[Itemized modification records]
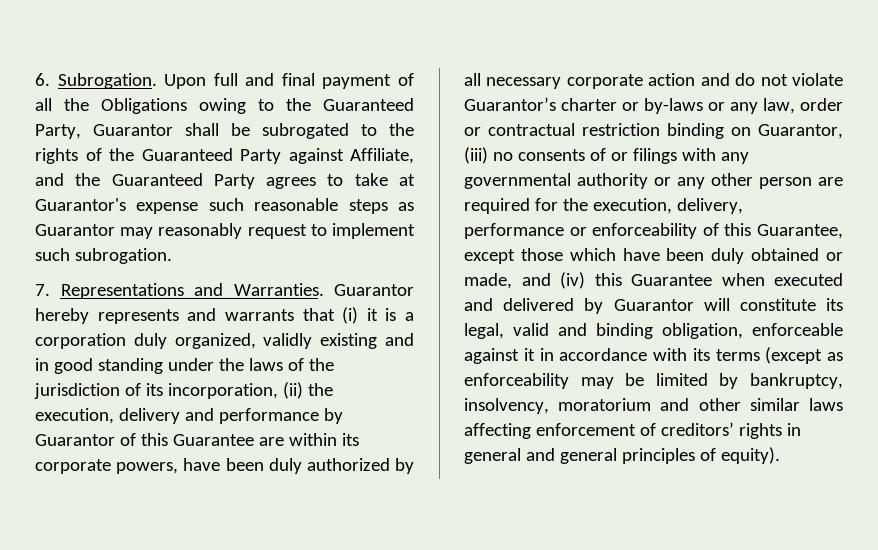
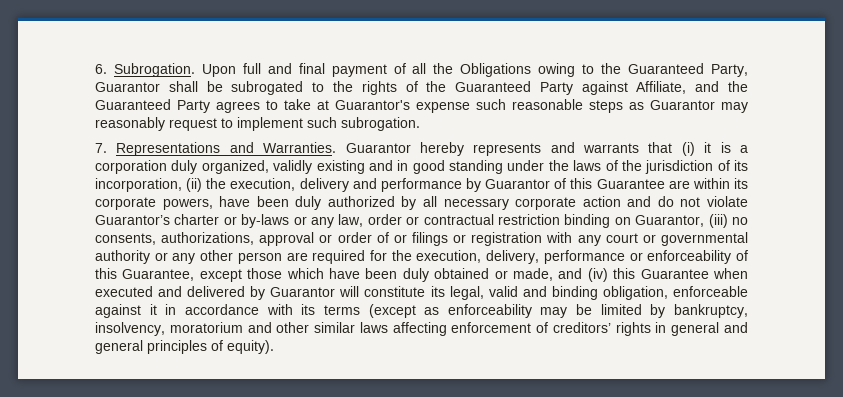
[517,148,749,164] consents of or filings with any -> [95,232,656,246] consents, authorizations, approval or order of or filings or registration with any court or

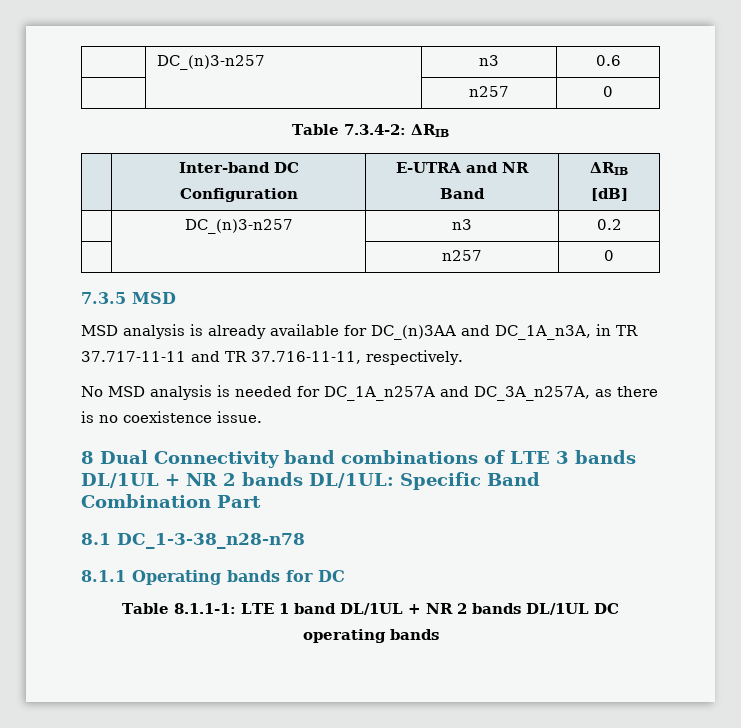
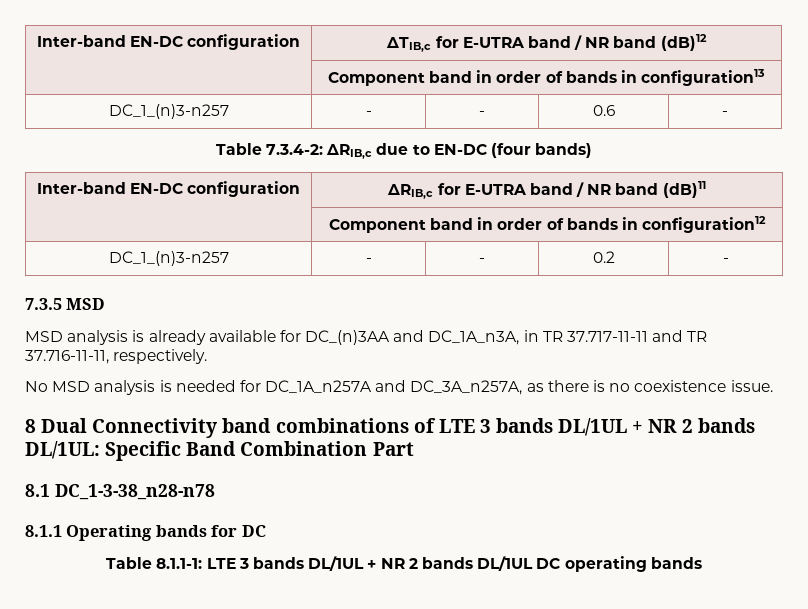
[156,55,265,70] [479,55,499,66] | DC_(n)3-n257 | n3 -> [36,34,301,50] [386,34,707,52] [327,69,766,86] [108,104,229,119] [365,111,372,116] [479,111,485,116] Inter-band EN-DC configuration | ΔTIB,c for E-UTRA band / NR band (dB)12 // | Component band in order of bands in configuration13 // DC_1_(n)3-n257 | - | -
[469,86,509,97] [603,86,613,97] // | | n257 | 0 -> [722,111,728,116] | -
[410,124,449,137] [178,162,299,173] [179,188,298,202] [396,162,529,173] [440,188,485,199] [590,162,628,175] [590,188,628,201] [184,219,293,234] [452,219,472,230] ΔRIB // | Inter-band DC Configuration | E-UTRA and NR Band | ΔRIB [dB] // | DC_(n)3-n257 | n3 -> [326,143,593,159] [36,181,301,197] [387,181,706,199] [328,216,767,233] [108,251,229,266] [365,258,372,263] [479,258,485,263] ΔRIB,c due to EN-DC (four bands) // Inter-band EN-DC configuration | ΔRIB,c for E-UTRA band / NR band (dB)11 // | Component band in order of bands in configuration12 // DC_1_(n)3-n257 | - | -
[442,250,482,261] [604,250,614,261] // | | n257 | 0 -> [722,258,729,263] | -
[278,603,336,614] 1 band -> [238,557,305,569] 3 bands

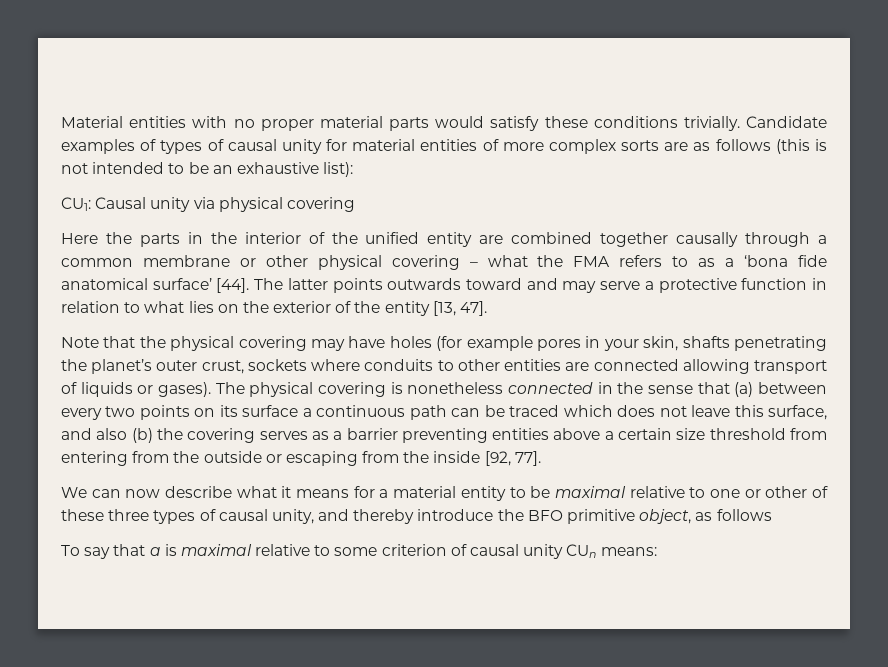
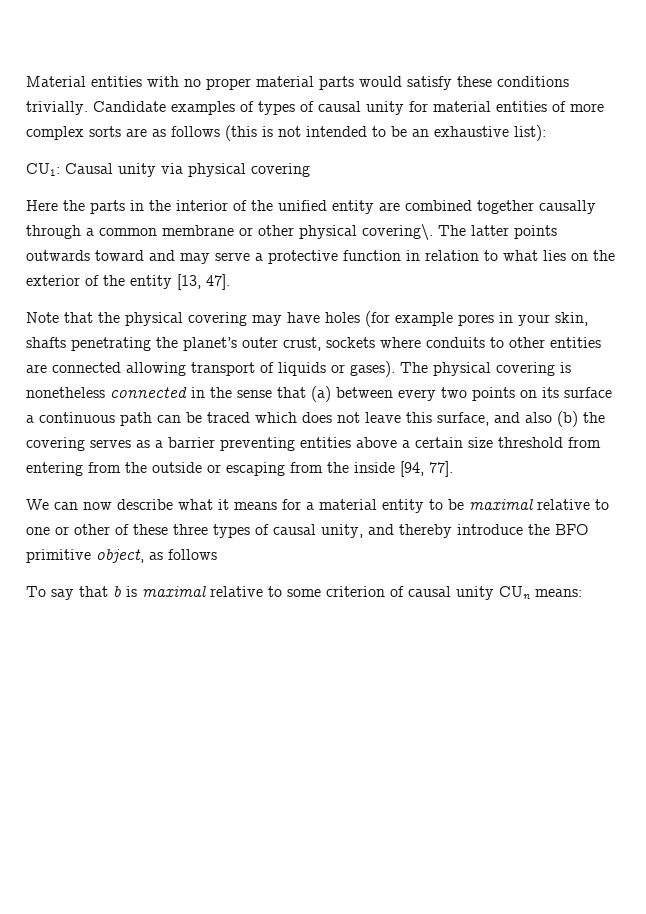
[391,255,827,270] [61,278,250,293] covering – what the FMA refers to as a ‘bona fide anatomical surface’ [44]. -> [362,224,433,240] covering\.
[484,451,511,466] [92, -> [400,461,424,477] [94,
[149,547,161,556] a -> [113,586,121,597] b

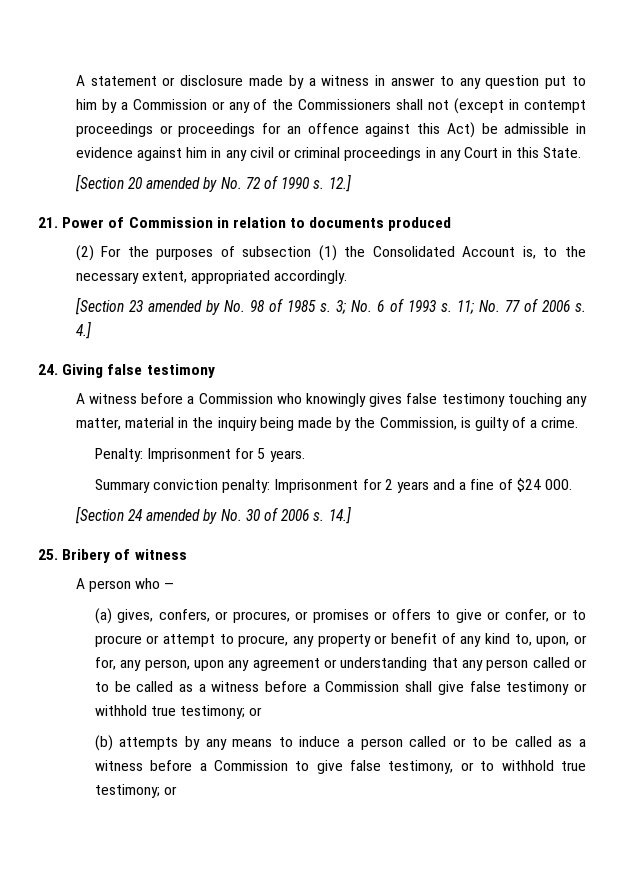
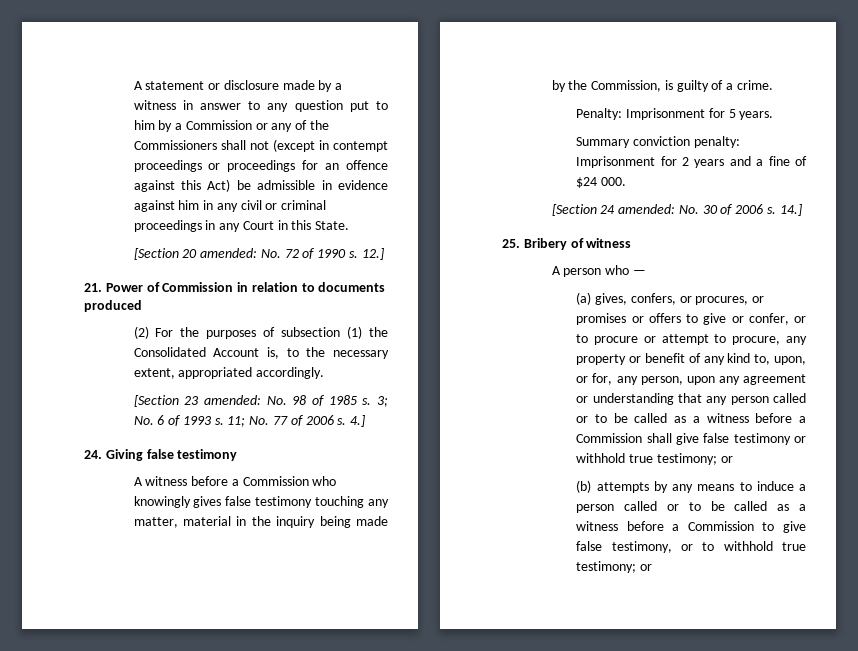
[146,177,218,192] amended by -> [200,248,258,258] amended:
[147,300,221,315] amended by -> [203,395,261,405] amended:
[146,509,218,524] amended by -> [618,204,676,214] amended:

→ **What you will do**: Give again, exactly, the lines from the start of the data through the one holding "[469,86,509,97] [603,86,613,97] //"; omit the pictures.

→ **Exercise solution**:
[517,148,749,164] consents of or filings with any -> [95,232,656,246] consents, authorizations, approval or order of or filings or registration with any court or

[156,55,265,70] [479,55,499,66] | DC_(n)3-n257 | n3 -> [36,34,301,50] [386,34,707,52] [327,69,766,86] [108,104,229,119] [365,111,372,116] [479,111,485,116] Inter-band EN-DC configuration | ΔTIB,c for E-UTRA band / NR band (dB)12 // | Component band in order of bands in configuration13 // DC_1_(n)3-n257 | - | -
[469,86,509,97] [603,86,613,97] // | | n257 | 0 -> [722,111,728,116] | -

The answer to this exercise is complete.